Objective: To compare the detection rate of genital human papillomavirus (HPV) infection in self- and physician-obtained samples.
Design: Systematic review and meta-analysis.
Data sources: Studies published between 1966 and November 2005 identified through Medline and Embase that compared both sampling methods.
Main outcome measures: We calculated the concordance and kappa statistic between physician- and self-sampling and the difference between proportions of HPV positive samples. Weighted averages were reported with 95% confidence intervals (CI) using a random-effects model.

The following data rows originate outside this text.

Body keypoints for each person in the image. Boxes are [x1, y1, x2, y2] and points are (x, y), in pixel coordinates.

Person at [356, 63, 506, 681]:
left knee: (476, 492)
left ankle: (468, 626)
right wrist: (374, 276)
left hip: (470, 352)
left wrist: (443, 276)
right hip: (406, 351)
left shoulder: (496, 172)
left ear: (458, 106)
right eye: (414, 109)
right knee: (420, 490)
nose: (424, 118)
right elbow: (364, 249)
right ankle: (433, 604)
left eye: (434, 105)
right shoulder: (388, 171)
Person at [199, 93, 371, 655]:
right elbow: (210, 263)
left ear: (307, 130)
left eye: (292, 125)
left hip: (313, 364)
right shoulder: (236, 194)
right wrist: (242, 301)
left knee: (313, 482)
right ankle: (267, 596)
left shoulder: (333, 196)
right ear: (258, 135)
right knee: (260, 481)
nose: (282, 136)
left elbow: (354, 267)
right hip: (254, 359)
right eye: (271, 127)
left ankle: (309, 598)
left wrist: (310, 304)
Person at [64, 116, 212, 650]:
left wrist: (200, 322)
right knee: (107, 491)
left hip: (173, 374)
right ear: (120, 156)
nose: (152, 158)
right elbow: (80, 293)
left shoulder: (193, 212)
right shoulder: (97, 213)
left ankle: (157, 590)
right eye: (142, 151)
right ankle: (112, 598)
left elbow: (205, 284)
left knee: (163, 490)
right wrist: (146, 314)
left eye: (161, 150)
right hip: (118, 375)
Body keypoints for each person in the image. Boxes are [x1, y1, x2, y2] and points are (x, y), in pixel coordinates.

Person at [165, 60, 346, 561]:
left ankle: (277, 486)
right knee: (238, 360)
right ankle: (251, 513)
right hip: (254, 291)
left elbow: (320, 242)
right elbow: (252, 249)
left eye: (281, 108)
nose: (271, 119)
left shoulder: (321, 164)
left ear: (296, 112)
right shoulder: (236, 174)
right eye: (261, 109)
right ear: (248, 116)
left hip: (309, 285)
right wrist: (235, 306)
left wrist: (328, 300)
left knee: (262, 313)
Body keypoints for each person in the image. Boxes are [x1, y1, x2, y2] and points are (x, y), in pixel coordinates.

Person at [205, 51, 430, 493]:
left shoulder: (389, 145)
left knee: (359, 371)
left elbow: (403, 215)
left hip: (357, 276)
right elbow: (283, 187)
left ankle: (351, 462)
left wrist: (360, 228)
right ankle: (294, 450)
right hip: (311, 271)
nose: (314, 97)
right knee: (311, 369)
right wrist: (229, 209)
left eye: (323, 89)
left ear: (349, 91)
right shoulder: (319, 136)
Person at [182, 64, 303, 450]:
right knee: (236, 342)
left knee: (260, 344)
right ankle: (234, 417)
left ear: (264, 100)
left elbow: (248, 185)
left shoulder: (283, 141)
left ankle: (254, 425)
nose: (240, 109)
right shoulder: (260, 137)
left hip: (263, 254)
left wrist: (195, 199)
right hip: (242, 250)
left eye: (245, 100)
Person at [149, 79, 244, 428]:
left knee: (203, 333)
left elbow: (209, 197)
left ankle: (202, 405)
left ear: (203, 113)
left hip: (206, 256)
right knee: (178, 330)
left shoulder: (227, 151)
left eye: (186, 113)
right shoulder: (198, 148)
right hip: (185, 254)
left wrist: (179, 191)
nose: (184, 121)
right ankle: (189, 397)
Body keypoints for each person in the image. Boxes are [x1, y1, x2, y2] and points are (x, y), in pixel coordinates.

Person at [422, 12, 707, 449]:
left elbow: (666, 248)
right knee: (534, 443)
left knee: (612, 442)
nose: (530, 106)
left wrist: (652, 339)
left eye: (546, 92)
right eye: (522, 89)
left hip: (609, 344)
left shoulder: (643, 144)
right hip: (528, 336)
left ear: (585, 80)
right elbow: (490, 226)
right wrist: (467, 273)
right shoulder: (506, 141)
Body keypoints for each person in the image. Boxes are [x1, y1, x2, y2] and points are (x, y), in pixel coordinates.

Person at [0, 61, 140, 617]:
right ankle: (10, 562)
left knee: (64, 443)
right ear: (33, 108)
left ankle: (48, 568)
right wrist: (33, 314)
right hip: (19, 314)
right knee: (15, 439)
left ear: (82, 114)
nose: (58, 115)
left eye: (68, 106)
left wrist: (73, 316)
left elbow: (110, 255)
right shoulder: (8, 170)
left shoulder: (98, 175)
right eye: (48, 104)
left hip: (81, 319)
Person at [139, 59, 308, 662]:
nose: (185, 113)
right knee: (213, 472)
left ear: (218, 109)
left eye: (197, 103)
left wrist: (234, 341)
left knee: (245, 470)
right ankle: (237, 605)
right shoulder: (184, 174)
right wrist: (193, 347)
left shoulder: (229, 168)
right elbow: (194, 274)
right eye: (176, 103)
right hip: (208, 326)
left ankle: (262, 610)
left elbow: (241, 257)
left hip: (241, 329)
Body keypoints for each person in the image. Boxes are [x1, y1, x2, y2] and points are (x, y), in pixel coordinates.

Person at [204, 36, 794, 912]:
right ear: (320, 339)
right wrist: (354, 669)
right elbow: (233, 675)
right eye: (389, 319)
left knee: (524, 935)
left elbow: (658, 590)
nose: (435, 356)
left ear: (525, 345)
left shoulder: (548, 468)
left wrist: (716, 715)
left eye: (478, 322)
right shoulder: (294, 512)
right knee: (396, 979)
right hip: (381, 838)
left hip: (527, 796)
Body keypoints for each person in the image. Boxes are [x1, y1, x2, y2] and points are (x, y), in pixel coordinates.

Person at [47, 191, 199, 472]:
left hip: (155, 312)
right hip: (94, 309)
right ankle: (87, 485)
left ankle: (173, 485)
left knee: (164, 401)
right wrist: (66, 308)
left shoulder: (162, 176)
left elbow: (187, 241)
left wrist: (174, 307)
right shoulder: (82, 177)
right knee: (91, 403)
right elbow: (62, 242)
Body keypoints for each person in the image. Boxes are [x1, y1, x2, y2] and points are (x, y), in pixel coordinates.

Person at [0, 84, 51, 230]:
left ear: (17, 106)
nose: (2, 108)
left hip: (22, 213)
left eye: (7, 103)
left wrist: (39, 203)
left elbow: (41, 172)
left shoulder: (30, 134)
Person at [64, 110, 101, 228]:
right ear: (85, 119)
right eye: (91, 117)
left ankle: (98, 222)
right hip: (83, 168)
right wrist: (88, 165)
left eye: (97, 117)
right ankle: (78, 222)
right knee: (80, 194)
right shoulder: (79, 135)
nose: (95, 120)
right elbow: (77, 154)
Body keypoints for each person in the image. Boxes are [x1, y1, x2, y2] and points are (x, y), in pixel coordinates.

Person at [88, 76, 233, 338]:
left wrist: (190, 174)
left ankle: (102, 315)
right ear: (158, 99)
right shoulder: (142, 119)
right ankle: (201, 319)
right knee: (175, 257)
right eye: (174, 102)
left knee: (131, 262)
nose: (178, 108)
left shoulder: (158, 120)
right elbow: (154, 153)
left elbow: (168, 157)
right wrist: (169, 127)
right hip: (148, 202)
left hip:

Results: Eighteen studies (5441 participants) were included that evaluated broad HPV type categories, 10 (3688 patients) that of high-risk (HR) HPV and three (530) that of low-risk (LR) HPV. A high level of concordance of 0.87 (95%CI, 0.82 to 0.91) between self- and physician-sampling was obtained for detection of HPV DNA (kappa 0.66, 95%CI, 0.56 to 0.76). The prevalence difference of HPV DNA between sampling methods was -0.5 (95%CI, -2.8 to 1.8). Results were similar when restricting the analysis to HR-HPV but the prevalence of LR-HPV types was higher in self-collected samples.
Conclusion: Self-sampling was as sensitive as physician-obtained sampling to detect HR-HPV or HPV DNA. Self-sampling may be a suitable alternative method for studies on HPV transmission and vaccine trials.